**INSTRUCTIONS TO FOLLOW**
The records below are to be restated word for word, with every picture left out.

**EXTRACTED ENTRIES**

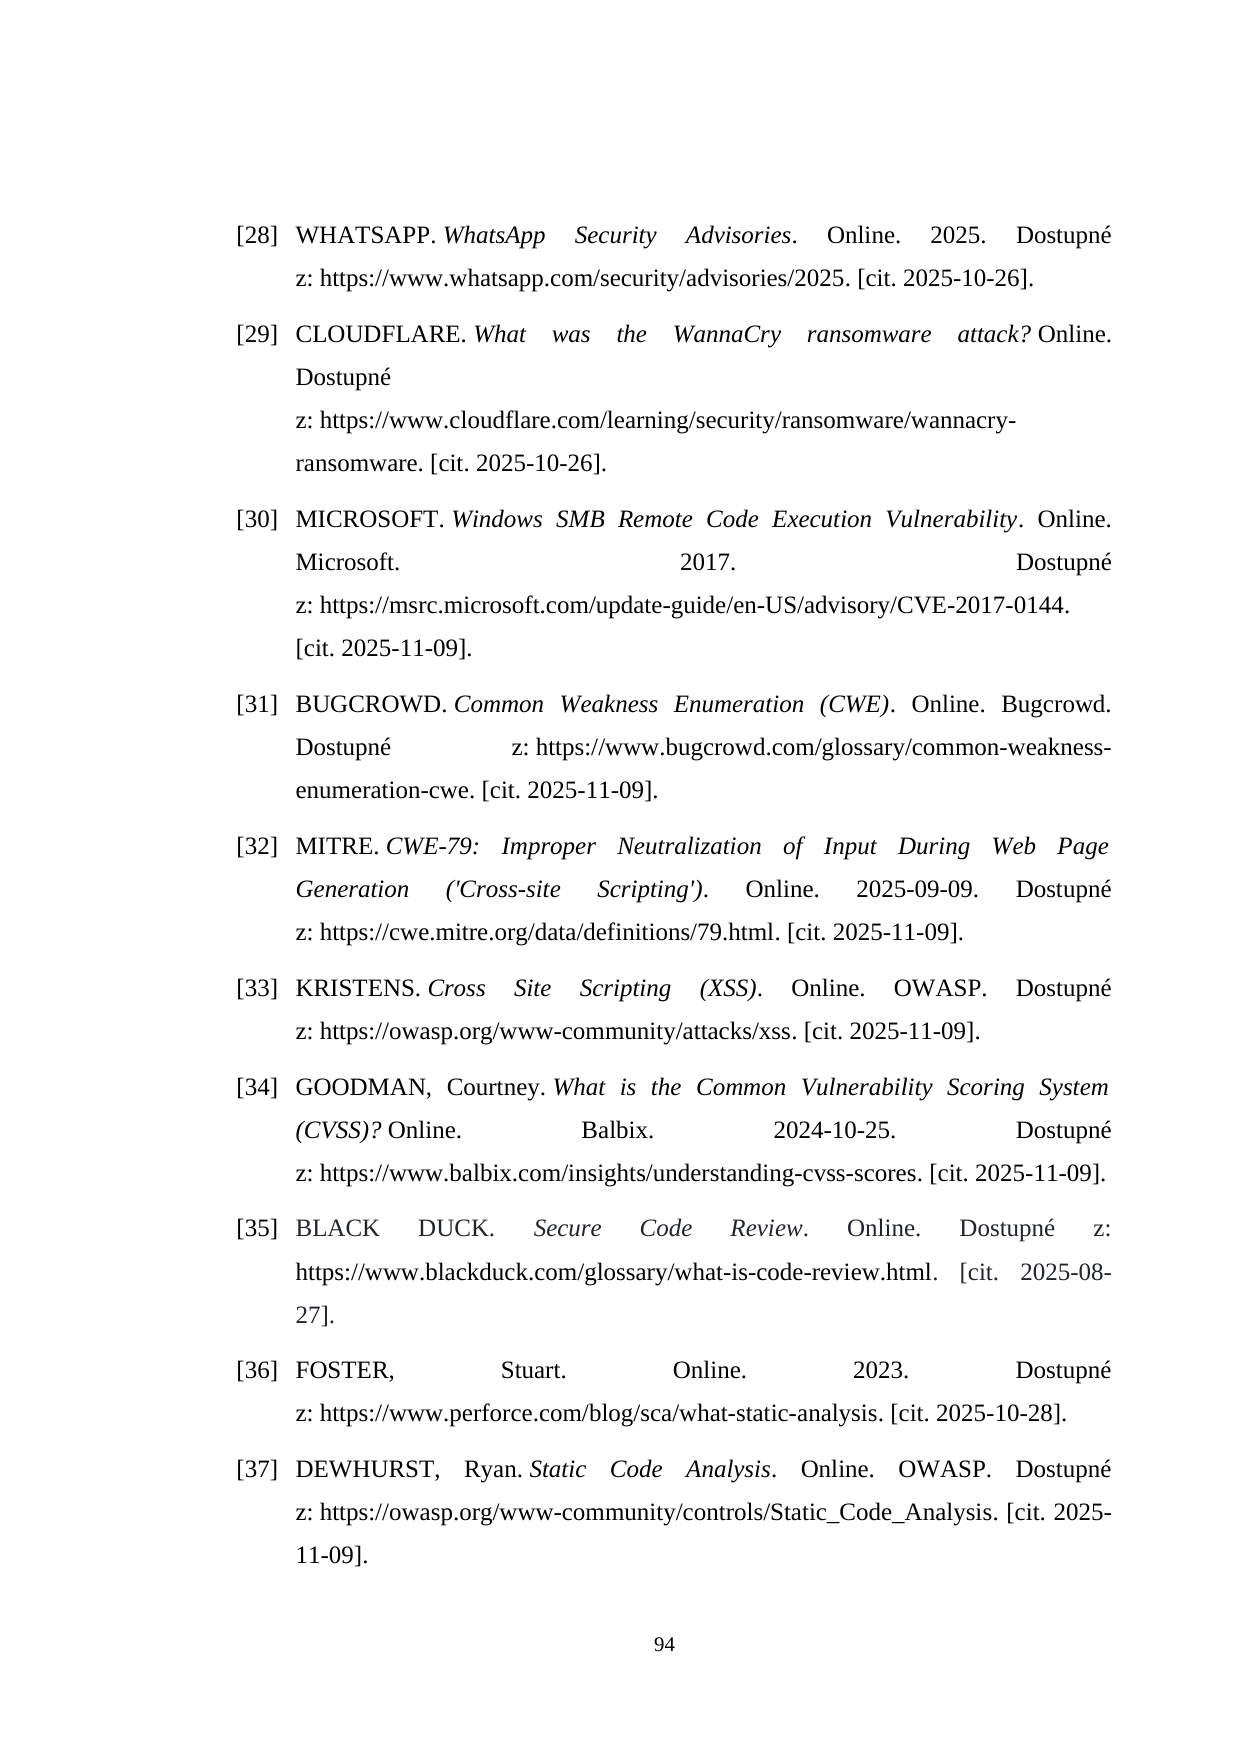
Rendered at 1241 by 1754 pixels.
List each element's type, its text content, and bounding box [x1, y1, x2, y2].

text CLOUDFLARE. What was the WannaCry ransomware attack? Online. Dostupné z: https://www.cloudflare.com/learning/security/ransomware/wannacry-ransomware. [cit. 2025-10-26]. [236, 319, 1112, 477]
text FOSTER, Stuart. Online. 2023. Dostupné z: https://www.perforce.com/blog/sca/what-static-analysis. [cit. 2025-10-28]. [236, 1355, 1112, 1427]
text MITRE. CWE-79: Improper Neutralization of Input During Web Page Generation ('Cross-site Scripting'). Online. 2025-09-09. Dostupné z: https://cwe.mitre.org/data/definitions/79.html. [cit. 2025-11-09]. [236, 831, 1112, 946]
text MICROSOFT. Windows SMB Remote Code Execution Vulnerability. Online. Microsoft. 2017. Dostupné z: https://msrc.microsoft.com/update-guide/en-US/advisory/CVE-2017-0144. [cit. 2025-11-09]. [236, 504, 1112, 662]
text BLACK DUCK. Secure Code Review. Online. Dostupné z: https://www.blackduck.com/glossary/what-is-code-review.html. [cit. 2025-08-27]. [236, 1213, 1112, 1328]
text WHATSAPP. WhatsApp Security Advisories. Online. 2025. Dostupné z: https://www.whatsapp.com/security/advisories/2025. [cit. 2025-10-26]. [236, 220, 1112, 292]
text DEWHURST, Ryan. Static Code Analysis. Online. OWASP. Dostupné z: https://owasp.org/www-community/controls/Static_Code_Analysis. [cit. 2025-11-09]. [236, 1454, 1112, 1569]
text KRISTENS. Cross Site Scripting (XSS). Online. OWASP. Dostupné z: https://owasp.org/www-community/attacks/xss. [cit. 2025-11-09]. [236, 973, 1112, 1045]
text GOODMAN, Courtney. What is the Common Vulnerability Scoring System (CVSS)? Online. Balbix. 2024-10-25. Dostupné z: https://www.balbix.com/insights/understanding-cvss-scores. [cit. 2025-11-09]. [236, 1072, 1112, 1187]
text BUGCROWD. Common Weakness Enumeration (CWE). Online. Bugcrowd. Dostupné z: https://www.bugcrowd.com/glossary/common-weakness-enumeration-cwe. [cit. 2025-11-09]. [236, 689, 1112, 804]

**RESPONSE TO THIS EXERCISE**
Rendered at 1241 by 1754 pixels.
List each element's type, its text content, and bounding box [x1, y1, x2, y2].

text CLOUDFLARE. What was the WannaCry ransomware attack? Online. Dostupné z: https://www.cloudflare.com/learning/security/ransomware/wannacry-ransomware. [cit. 2025-10-26]. [236, 319, 1112, 477]
text FOSTER, Stuart. Online. 2023. Dostupné z: https://www.perforce.com/blog/sca/what-static-analysis. [cit. 2025-10-28]. [236, 1355, 1112, 1427]
text MITRE. CWE-79: Improper Neutralization of Input During Web Page Generation ('Cross-site Scripting'). Online. 2025-09-09. Dostupné z: https://cwe.mitre.org/data/definitions/79.html. [cit. 2025-11-09]. [236, 831, 1112, 946]
text MICROSOFT. Windows SMB Remote Code Execution Vulnerability. Online. Microsoft. 2017. Dostupné z: https://msrc.microsoft.com/update-guide/en-US/advisory/CVE-2017-0144. [cit. 2025-11-09]. [236, 504, 1112, 662]
text BLACK DUCK. Secure Code Review. Online. Dostupné z: https://www.blackduck.com/glossary/what-is-code-review.html. [cit. 2025-08-27]. [236, 1213, 1112, 1328]
text WHATSAPP. WhatsApp Security Advisories. Online. 2025. Dostupné z: https://www.whatsapp.com/security/advisories/2025. [cit. 2025-10-26]. [236, 220, 1112, 292]
text DEWHURST, Ryan. Static Code Analysis. Online. OWASP. Dostupné z: https://owasp.org/www-community/controls/Static_Code_Analysis. [cit. 2025-11-09]. [236, 1454, 1112, 1569]
text KRISTENS. Cross Site Scripting (XSS). Online. OWASP. Dostupné z: https://owasp.org/www-community/attacks/xss. [cit. 2025-11-09]. [236, 973, 1112, 1045]
text GOODMAN, Courtney. What is the Common Vulnerability Scoring System (CVSS)? Online. Balbix. 2024-10-25. Dostupné z: https://www.balbix.com/insights/understanding-cvss-scores. [cit. 2025-11-09]. [236, 1072, 1112, 1187]
text BUGCROWD. Common Weakness Enumeration (CWE). Online. Bugcrowd. Dostupné z: https://www.bugcrowd.com/glossary/common-weakness-enumeration-cwe. [cit. 2025-11-09]. [236, 689, 1112, 804]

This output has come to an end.